*Série de tâches*.
- 1) Résumez en deux phrases, s'il vous plaît, la présentation du roman « Mélusath ».
- 2) Poursuivez la présentation du roman « Mélusath » à la suite de sa dernière phrase.

*Texte fourni*.

|---|

Homosexualité
   &
      Science-Fiction Toutes les littératures et tous les films de l'imaginaire
 sous un regard pas comme les autres.

 

 


Le rêve du démiurge,

Ou 50 ans de comédie humaine 


   

  Mélusath    


 

Dernier roman du cycle publié au XXe siècle, "Mélusath" est certainement le premier roman vraiment fantastique du cycle. C'est aussi clairement celui où le mot démiurge trouve toute sa place et tout son sens. Passionné de théâtre, c'est dans ce décor qu'il connaît bien que Francis BERTHELOT a décidé de situer ce roman. J'en profite d'ailleurs pour mettre en garde dès maintenant le lecteur : ce roman demande de petites connaissances en mythologie grecque (les Atrides : Electre et sa famille), et la lecture de "Hamlet" est aussi vivement recommandée (d'autant que c'est l'une des rares pièces fantastiques de SHAKESPEARE, en plus d'être un chef-d'œuvre).

|---|

*Matériel fourni*.
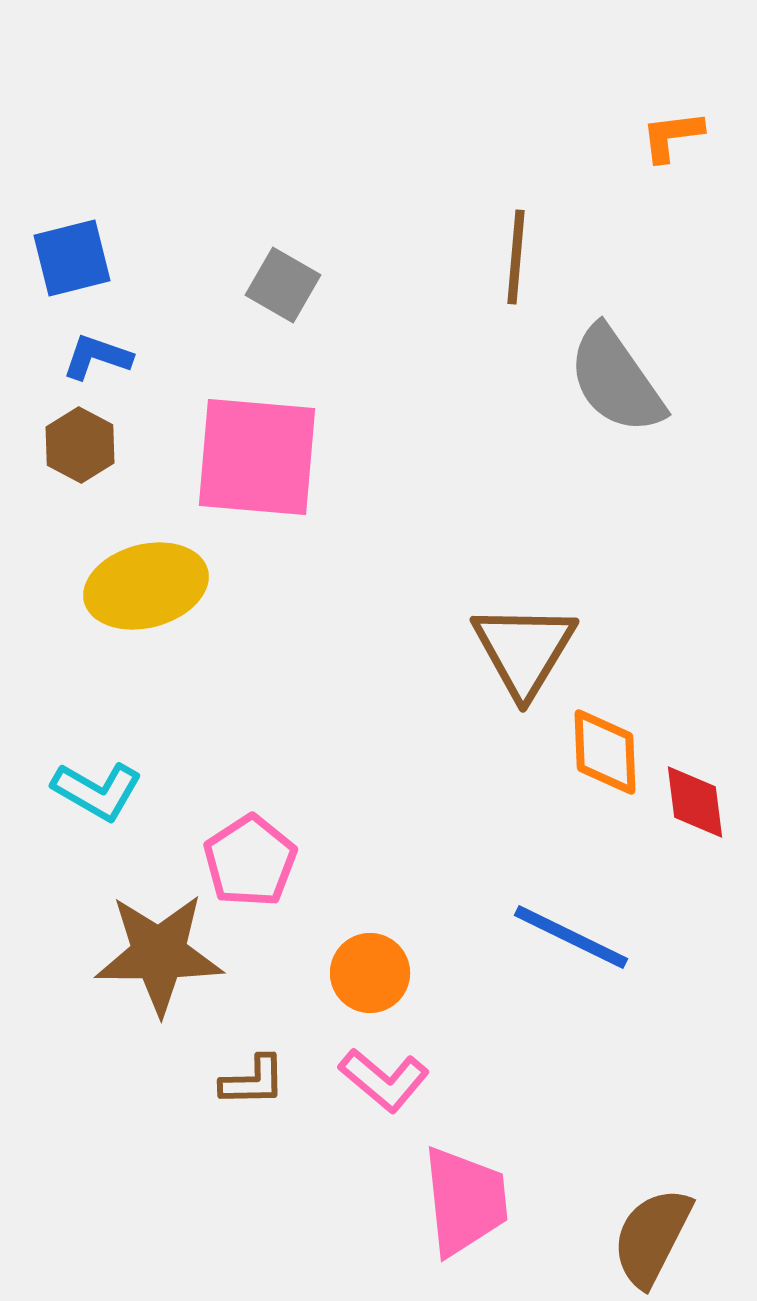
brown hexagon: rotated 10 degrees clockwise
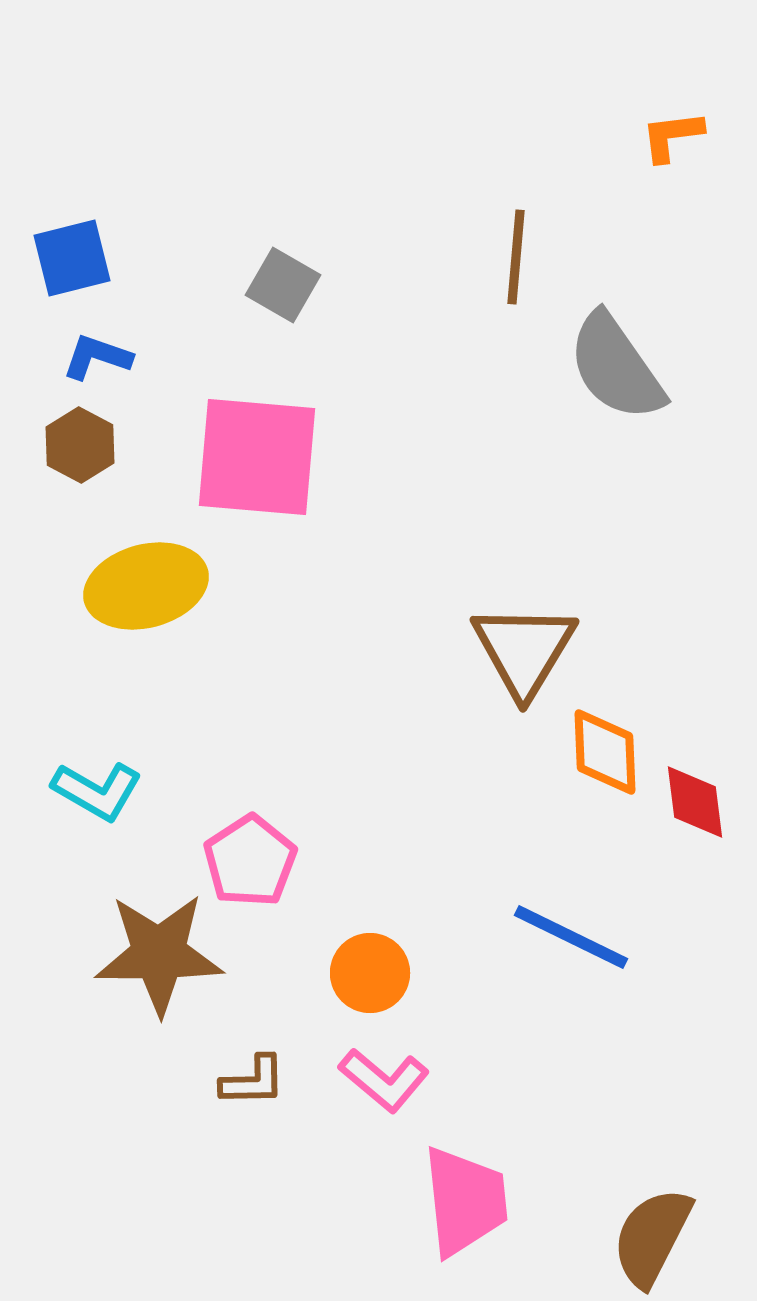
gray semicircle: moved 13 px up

|---|

*Tâches résolues*.
- 1) « Mélusath », dernier roman du cycle publié au XXe siècle, est certainement le premier roman vraiment fantastique du cycle et celui où le mot démiurge prend tout son sens ; Francis BERTHELOT, passionné de théâtre, a choisi de le situer dans ce décor. Sa lecture demande de petites connaissances en mythologie grecque, en particulier sur les Atrides, et celle de « Hamlet », l'une des rares pièces fantastiques de SHAKESPEARE, est vivement recommandée.

- 2)
Katri est une femme pressée qui se rend à son travail. Pimpante actrice d'une quarantaine d'années, elle travaille pour la compagnie du théâtre du Dragon, dirigée par son jeune metteur en scène Wilfried. La compagnie ne tient en fait que grâce aux subsides du ministère de la culture, car ses pièces n'attirent pas les foules. Wilfried se résout donc à tenter un quitte ou double sur sa nouvelle pièce, « Oreste et Pylade », qui décidera de l'avenir de la compagnie. Tellement prise dans ses pensées (et pour cause), elle manque de chuter dans une bouche d'égout ouverte grâce à Gus, qui l'a interpellée juste avant qu'elle ne fasse le pas de trop.

Il lui révèle alors le pot aux roses : il s'agit en fait d'un trompe-l'œil qu'il a dessiné.

Séduite tant par l'art que par l'artiste, elle lui propose de venir avec elle pour le présenter à Wilfried, et en faire éventuellement le nouveau décorateur. Intégré rapidement à la troupe, il noue une relation assez ambiguë avec Wilfried, et Katri se sent donc flouée. Plus la première représentation approche, et plus il semble que la vie et le théâtre en viennent à se confondre, en ce sens que chacun des personnages semble correspondre à un personnage de la pièce. Un démiurge oeuvre-t-il dans l'ombre pour sceller les unions et briser les cœurs ?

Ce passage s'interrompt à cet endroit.